Su queja principal radica en el déficit norteamericano con la nación asiática, los subsidios y otras prácticas comerciales injustas, el robo de propiedad intelectual, y la triangulación de las exportaciones chinas a Estados Unidos vía ventas o inversiones en terceros países. Entre ellos figuran Vietnam, Camboya, Canadá y, desde luego México. Nuestras cifras, subrayadas hace tiempo por Rogelio Ramírez de la O, el entonces secretario de Hacienda, parecen confirmar la acusación trumpiana. Son, hasta cierto punto, inverosímiles. La pregunta obvia: ¿Cómo llegamos a eso, en tan poco tiempo?
En 2018, el año previo a la llegada de López Obrador a la Presidencia, nuestras importaciones procedentes de China sumaron 83 mil millones de dólares; el déficit, 76 mil millones. Para 2024, el último año de AMLO, las compras mexicanas a China alcanzaron la increíble cifra de 120 mil millones de dólares, y el déficit a 110 mil millones. El aumento fue de aproximadamente 50% en seis años. Si nos vamos a 2016, el incremento es de casi el doble. La proporción entre importaciones y exportaciones se elevó a una proporción de once a una: algo prácticamente desconocido en el comercio internacional.
Es cierto que nuestra capacidad de comprar mercancías baratas y de mala calidad es casi infinita. Los centros de una multitud de ciudades mexicanas se han llenado en tiempos recientes con tiendas chinas, con productos chinos, con dependientes chinos. Pero ese no es el problema que le preocupa a Trump. Su obsesión son las reexportaciones chinas de México a Estados Unidos, y en algunos casos las inversiones, a veces imaginarias como en el caso de la automotriz BYD.
Así pasamos a una segunda interrogante: ¿las autoridades sabían lo que ocurría y se hicieron de la vista gorda? ¿O ni siquiera se percataron del verdadero estallido de las adquisiciones dizque mexicanas de bienes chinos para ser enviados a Estados Unidos? López Obrador designó a tres secretarias de Economía totalmente inadecuadas para el cargo; Banco de México no mandó señales de alarma, que se sepa; Hacienda avisó tarde. ¿Qué fue? ¿Complicidad o irresponsabilidad?

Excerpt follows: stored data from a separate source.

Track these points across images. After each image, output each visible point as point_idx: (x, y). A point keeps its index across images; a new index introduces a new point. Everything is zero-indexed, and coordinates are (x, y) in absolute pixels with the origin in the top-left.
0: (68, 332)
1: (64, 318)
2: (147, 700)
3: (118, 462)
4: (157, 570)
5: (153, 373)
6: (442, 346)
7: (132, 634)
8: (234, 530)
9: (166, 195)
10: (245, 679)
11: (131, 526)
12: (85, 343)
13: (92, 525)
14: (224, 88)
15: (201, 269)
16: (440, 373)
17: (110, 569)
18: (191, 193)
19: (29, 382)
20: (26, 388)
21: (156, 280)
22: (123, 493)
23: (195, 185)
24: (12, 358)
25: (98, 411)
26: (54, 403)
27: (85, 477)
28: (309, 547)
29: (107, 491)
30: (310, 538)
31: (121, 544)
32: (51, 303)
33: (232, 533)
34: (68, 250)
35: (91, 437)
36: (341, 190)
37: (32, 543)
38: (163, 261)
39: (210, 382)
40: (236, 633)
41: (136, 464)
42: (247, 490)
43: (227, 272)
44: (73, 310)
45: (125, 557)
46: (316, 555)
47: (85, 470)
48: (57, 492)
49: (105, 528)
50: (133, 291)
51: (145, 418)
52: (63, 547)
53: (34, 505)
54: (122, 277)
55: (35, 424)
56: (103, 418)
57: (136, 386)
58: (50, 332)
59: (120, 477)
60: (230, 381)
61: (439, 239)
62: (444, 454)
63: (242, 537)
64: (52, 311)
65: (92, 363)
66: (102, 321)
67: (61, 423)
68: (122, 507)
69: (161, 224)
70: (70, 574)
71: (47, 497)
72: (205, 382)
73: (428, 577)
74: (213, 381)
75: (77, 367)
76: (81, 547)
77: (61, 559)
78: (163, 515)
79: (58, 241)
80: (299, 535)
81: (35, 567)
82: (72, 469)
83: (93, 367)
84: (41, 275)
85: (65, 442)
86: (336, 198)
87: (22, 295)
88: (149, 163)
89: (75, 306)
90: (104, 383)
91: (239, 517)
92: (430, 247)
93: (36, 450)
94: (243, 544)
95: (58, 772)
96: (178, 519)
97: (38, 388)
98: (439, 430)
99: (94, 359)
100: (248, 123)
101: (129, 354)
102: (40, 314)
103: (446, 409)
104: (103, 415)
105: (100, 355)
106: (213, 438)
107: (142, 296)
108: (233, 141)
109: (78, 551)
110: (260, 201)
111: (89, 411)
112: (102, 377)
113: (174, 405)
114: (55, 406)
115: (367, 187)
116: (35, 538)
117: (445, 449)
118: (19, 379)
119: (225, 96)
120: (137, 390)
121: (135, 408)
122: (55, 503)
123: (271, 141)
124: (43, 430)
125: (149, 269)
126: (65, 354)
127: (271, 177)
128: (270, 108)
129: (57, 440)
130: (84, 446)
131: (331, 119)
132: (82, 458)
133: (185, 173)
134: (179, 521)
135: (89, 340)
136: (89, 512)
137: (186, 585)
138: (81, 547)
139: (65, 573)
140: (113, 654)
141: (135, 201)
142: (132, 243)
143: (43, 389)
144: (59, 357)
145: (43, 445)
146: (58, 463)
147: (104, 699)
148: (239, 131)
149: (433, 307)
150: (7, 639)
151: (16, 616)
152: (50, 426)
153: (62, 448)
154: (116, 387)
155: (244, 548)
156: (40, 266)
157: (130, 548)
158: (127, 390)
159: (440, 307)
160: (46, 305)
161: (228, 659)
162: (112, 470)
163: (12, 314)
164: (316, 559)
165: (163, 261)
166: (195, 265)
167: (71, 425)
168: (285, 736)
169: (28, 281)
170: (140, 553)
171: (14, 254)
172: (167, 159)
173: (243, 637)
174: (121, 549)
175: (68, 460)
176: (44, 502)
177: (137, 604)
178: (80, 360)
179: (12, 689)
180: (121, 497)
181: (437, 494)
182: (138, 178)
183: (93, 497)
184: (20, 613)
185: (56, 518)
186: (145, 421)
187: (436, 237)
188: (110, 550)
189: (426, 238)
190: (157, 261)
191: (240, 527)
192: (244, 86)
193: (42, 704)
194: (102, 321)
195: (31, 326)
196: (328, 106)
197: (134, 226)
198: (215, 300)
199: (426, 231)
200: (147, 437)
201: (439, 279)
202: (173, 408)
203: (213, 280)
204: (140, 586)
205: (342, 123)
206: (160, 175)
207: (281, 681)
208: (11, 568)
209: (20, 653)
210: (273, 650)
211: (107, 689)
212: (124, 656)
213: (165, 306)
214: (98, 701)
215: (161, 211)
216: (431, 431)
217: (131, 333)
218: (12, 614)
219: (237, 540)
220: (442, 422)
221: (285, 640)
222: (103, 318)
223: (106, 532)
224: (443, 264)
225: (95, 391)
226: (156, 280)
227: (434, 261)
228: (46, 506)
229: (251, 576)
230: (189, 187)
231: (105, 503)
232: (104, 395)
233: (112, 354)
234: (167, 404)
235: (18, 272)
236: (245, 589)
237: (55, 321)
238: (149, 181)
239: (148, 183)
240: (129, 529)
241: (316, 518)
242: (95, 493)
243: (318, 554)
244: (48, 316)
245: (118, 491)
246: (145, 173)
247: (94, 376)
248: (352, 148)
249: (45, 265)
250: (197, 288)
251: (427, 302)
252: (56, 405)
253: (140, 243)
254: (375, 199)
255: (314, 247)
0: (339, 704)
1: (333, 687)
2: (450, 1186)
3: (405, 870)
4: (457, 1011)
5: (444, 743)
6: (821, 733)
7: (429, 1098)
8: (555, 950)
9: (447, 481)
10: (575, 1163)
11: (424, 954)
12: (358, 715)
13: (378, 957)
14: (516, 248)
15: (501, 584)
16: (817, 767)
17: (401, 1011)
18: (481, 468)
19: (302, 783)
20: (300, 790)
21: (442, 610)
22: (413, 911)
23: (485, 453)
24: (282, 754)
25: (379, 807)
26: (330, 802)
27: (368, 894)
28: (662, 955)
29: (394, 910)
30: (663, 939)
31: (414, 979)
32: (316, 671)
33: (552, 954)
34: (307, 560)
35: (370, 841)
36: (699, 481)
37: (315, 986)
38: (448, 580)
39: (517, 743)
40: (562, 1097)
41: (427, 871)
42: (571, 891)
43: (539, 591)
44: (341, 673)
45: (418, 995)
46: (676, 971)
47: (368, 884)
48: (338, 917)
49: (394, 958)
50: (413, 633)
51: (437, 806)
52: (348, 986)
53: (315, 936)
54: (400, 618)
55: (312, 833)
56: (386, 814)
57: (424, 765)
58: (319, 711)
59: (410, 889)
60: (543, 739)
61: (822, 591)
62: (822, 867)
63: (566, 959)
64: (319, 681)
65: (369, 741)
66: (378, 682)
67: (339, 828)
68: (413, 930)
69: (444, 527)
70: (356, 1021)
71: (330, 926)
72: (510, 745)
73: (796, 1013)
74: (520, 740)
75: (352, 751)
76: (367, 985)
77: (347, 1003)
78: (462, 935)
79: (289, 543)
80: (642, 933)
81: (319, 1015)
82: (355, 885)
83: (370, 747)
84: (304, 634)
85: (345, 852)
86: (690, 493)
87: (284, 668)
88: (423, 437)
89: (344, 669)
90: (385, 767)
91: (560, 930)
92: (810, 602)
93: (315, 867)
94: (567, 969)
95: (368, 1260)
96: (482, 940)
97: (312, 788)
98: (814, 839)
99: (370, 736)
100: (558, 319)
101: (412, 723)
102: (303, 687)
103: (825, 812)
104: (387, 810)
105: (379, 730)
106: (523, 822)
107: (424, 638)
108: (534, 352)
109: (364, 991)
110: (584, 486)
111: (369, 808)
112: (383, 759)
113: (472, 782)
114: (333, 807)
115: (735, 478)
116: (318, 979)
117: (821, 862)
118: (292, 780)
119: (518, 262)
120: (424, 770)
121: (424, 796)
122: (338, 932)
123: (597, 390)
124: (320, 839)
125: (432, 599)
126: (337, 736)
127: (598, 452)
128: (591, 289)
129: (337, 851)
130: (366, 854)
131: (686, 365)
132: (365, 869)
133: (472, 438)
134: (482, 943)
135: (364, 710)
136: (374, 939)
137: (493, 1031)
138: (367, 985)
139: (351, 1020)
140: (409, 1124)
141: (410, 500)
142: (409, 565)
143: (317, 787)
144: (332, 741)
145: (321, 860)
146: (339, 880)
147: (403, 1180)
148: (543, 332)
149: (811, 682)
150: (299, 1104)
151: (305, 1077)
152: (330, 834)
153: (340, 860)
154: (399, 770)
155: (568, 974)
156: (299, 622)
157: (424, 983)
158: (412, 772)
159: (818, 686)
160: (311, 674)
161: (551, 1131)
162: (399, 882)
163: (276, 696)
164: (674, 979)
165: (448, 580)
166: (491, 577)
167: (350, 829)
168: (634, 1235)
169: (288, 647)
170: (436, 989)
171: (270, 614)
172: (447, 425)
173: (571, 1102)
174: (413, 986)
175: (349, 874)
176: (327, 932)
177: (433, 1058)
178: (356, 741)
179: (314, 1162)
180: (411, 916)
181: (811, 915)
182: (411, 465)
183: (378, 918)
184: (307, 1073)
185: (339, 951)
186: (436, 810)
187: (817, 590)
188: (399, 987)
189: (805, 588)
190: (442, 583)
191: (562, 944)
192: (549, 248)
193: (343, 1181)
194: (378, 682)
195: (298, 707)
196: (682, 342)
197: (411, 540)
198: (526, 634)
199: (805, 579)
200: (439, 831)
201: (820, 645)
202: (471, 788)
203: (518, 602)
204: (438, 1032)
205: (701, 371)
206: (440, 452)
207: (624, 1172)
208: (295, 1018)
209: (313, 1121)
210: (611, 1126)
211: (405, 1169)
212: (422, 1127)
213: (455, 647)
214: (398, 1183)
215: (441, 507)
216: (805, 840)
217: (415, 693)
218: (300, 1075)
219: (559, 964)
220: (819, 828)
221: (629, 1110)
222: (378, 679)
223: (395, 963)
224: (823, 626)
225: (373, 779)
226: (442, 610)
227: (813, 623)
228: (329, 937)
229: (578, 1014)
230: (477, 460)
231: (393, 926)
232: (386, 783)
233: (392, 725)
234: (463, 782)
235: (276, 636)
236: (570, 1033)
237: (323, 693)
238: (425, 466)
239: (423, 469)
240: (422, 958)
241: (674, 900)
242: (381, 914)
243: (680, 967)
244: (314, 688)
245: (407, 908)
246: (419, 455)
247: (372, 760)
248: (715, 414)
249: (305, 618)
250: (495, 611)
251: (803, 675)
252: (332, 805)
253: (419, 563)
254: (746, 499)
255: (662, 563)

He creído siempre que AMLO y Sheinbaum no comen lumbre. Al igual que todos los presidentes de México desde Venustiano Carranza, por lo menos intuitivamente han entendido que México no puede permitirse el lujo de acercarse, ni siquiera de coquetear, con los enemigos de Estados Unidos. Nadie lo ha hecho. Pero no es imposible que López Obrador haya sido informado de la forma en que se dispararon las importaciones desde China, y que optó por ignorar la información y no reaccionar para frenarlas. O por lo menos detener las que evidentemente se enviaban a México para ser enseguida reencaminadas hacia Estados Unidos.
Hoy México sufre las consecuencias de la desidia o la connivencia de López Obrador. Trump nos obliga a elevar aranceles a los productos chinos, a crear una comisión de inversión extranjera para filtrar las inversiones chinas, y a clausurar —aunque sea a la mexicana, o sea de a mentiritas— los negocios que venden baratijas chinas en los tianguis o equivalentes de las ciudades de la República. No existe la menor posibilidad de que las tres funcionarias encargadas de monitorear estos procesos y cifras sean llamadas a cuentas. Ocupan cargos importantes en el actual gobierno. Y obviamente López Obrador jamás deberá responder por alguno de sus errores, mentiras o engaños. Pero las consecuencias de los actos de todos ellos ya las vivimos todos los mexicanos. Aunque muy pocos se den cuenta.